Problem:
Attempted BMC ROERG using option REBALANCE with SHRLEVEL
CHANGE between partitions to resolve space issue on a table partition, as
application needed 24/7 availability, which put the table partition in Recovery
pending as the job failed during ALTER Table limit key stage after REORG Switch
phase.
Reason:
During utility terminate phase of BMC REORG with REBALACNE
option it completes the switch to shadow dataset first and then attempt to
alter statement, where the control is passed to DB2. DB2
must invalidate dependent plans and packages on that object to complete the
ALTER successfully.
The BMC Reorg was holding a DRAIN on the object and
successfully completed the switch phase, But that DRAIN did not prevent
dependent packages from running, as long as they are not currently accessing
this object. And if the packages are running, then DB2 cannot invalidate them.

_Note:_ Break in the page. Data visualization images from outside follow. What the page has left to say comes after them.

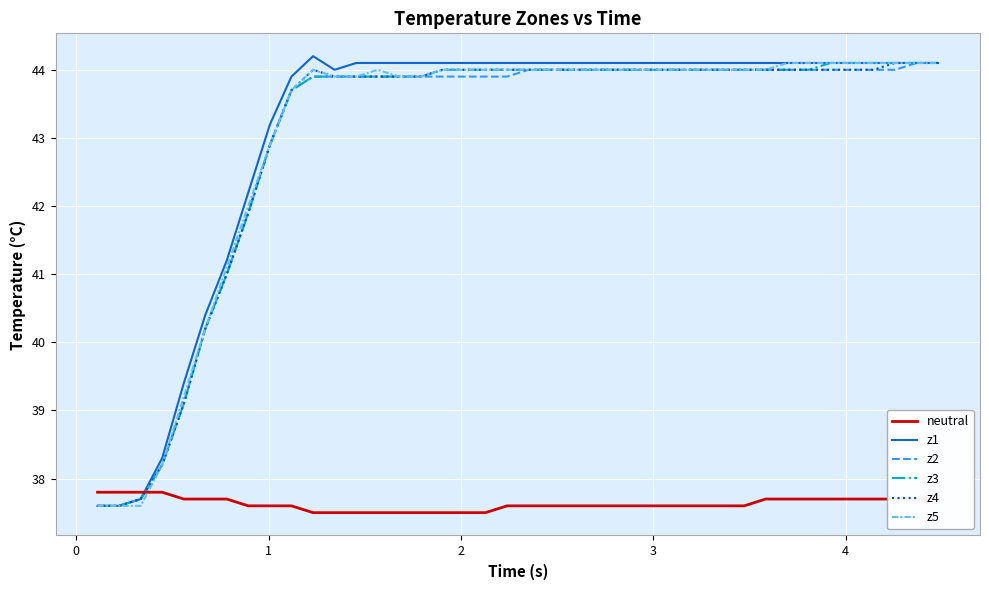

What is the maximum value for neutral?

37.8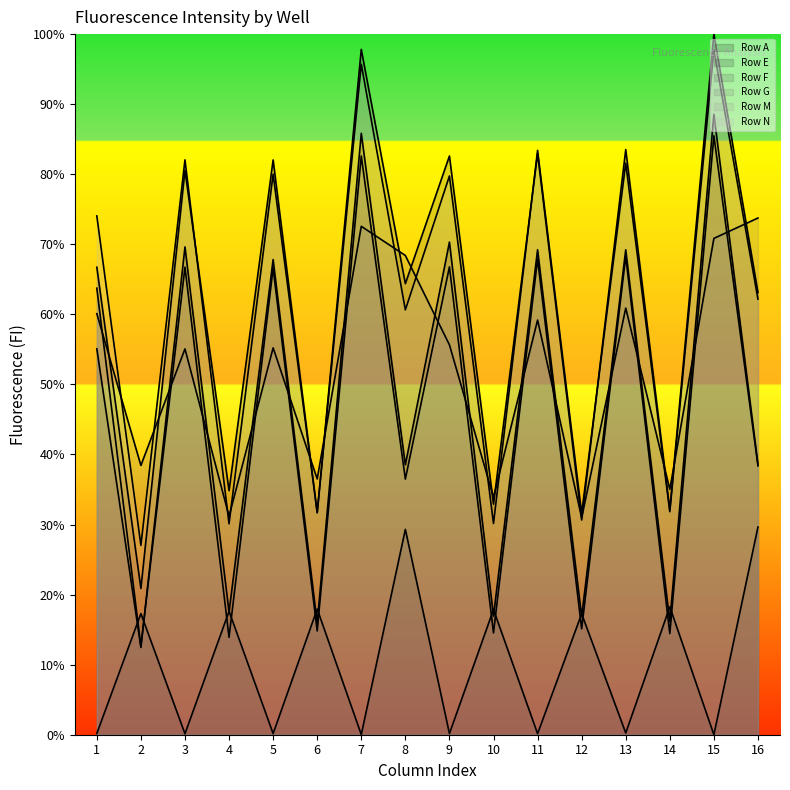

Reading right to left, what are all the values shown in this chart?

Row A (line): 16=29.6	15=0.0	14=18.3	13=0.2	12=17.3	11=0.1	10=17.9	9=0.2	8=29.3	7=0.0	6=17.9	5=0.2	4=17.6	3=0.1	2=17.3	1=0.2
Row E (line): 16=38.6	15=88.5	14=16.1	13=69.2	12=16.8	11=69.2	10=16.9	9=70.3	8=38.5	7=85.8	6=15.9	5=67.8	4=17.5	3=69.6	2=12.5	1=55.1
Row F (line): 16=63.1	15=100.0	14=32.1	13=83.5	12=30.6	11=83.0	10=32.9	9=82.6	8=64.4	7=97.8	6=31.7	5=82.0	4=34.8	3=80.6	2=20.9	1=66.7
Row G (line): 16=73.8	15=70.8	14=35.0	13=60.9	12=31.0	11=59.2	10=33.9	9=55.6	8=68.4	7=72.6	6=36.5	5=55.2	4=31.2	3=55.1	2=38.4	1=60.1
Row M (line): 16=38.4	15=85.5	14=14.4	13=68.3	12=15.1	11=67.9	10=14.5	9=66.8	8=36.5	7=82.6	6=14.8	5=66.6	4=13.9	3=66.7	2=12.6	1=63.7
Row N (line): 16=62.2	15=97.7	14=31.8	13=81.6	12=31.6	11=83.4	10=30.1	9=79.7	8=60.6	7=95.7	6=31.7	5=80.0	4=30.1	3=82.1	2=27.0	1=74.1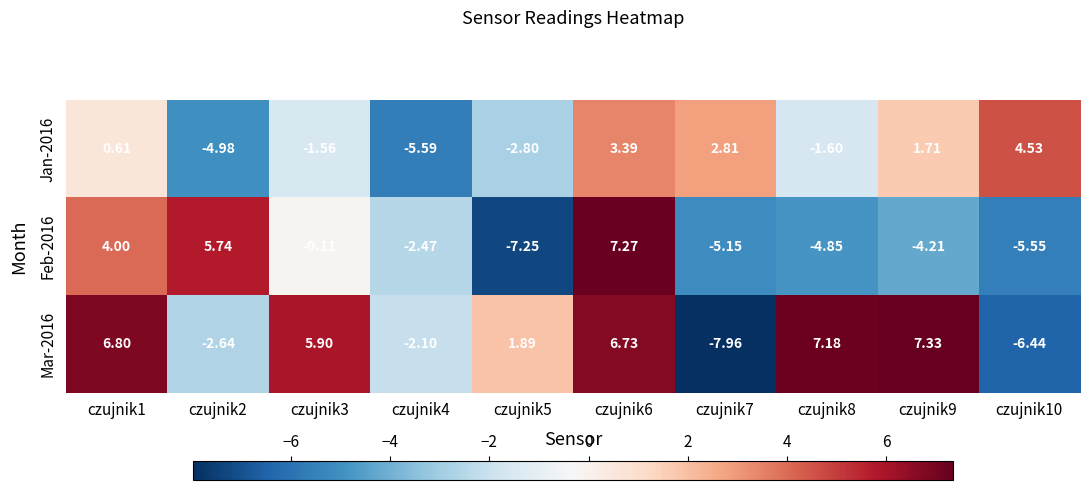

Reading right to left, extract all data points from this chart.

Jan-2016: czujnik10=4.5	czujnik9=1.7	czujnik8=-1.6	czujnik7=2.8	czujnik6=3.4	czujnik5=-2.8	czujnik4=-5.6	czujnik3=-1.6	czujnik2=-5.0	czujnik1=0.6
Feb-2016: czujnik10=-5.5	czujnik9=-4.2	czujnik8=-4.8	czujnik7=-5.2	czujnik6=7.3	czujnik5=-7.2	czujnik4=-2.5	czujnik3=-0.1	czujnik2=5.7	czujnik1=4.0
Mar-2016: czujnik10=-6.4	czujnik9=7.3	czujnik8=7.2	czujnik7=-8.0	czujnik6=6.7	czujnik5=1.9	czujnik4=-2.1	czujnik3=5.9	czujnik2=-2.6	czujnik1=6.8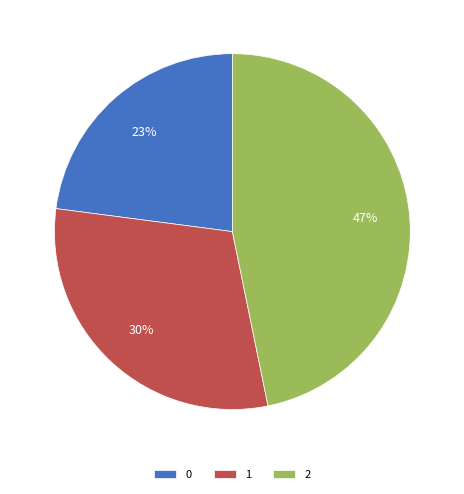

To the nearest percent, what is the combined percentage of 0 and 1?

53%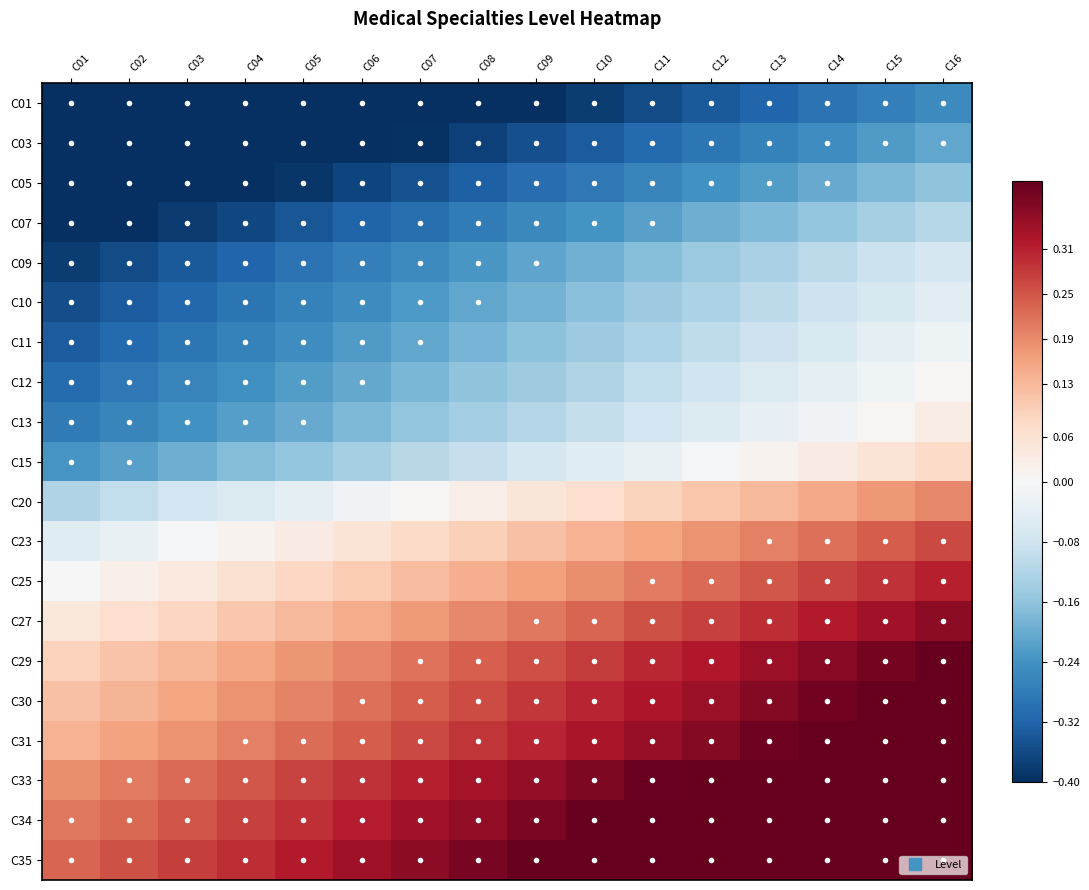

Which series has the largest total across all categories?

C35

It is also likely in this case that this thread was waiting on the Reorg plus
DRAIN in order to access this object, resulting in a deadlock. To put it
another way, Reorg Plus is waiting on the thread in order to invalidate the
package in order to complete the ALTER, and the thread is waiting on Reorg Plus
to access the object, so its package cannot be invalidated, and so the ALTER
cannot be completed.
The BMC recommended default option ALTRFAIL=RCVRPEND caused
the table to be put in Recovery pending status to allow it to be restarted to
complete the REORG. And this option ALTRFAIL
is an installation option so it cannot be overridden with REORG Control card.
Either you need to change the Default ALTRFAIL=TERM or create new DOPTS module
which takes time to make and needs system DBA support.
With
ALTRFAIL=TERM, REORG PLUS automatically backs out the reorganization when a
failure occurs during processing of limit-key ALTER statements
Fix:
We resolve the space issue with IBM REORG as it build good
compression dictionary and does better space compression than BMC REORG.
Lessons Learnt:
BMC REORG REBALANCE with SHRLEVEL CHANGE even though say no
outage in the manual, it is not really a solution for an application that is
active and busy 24/7.
Always have a user module with ALTRFAIL=TERM and use it to
avoid outage to the application if at all you are going to try to attempt BMC
REORG REBALANACE with SHRLEVL CHANGE for any immediate fix without an outage.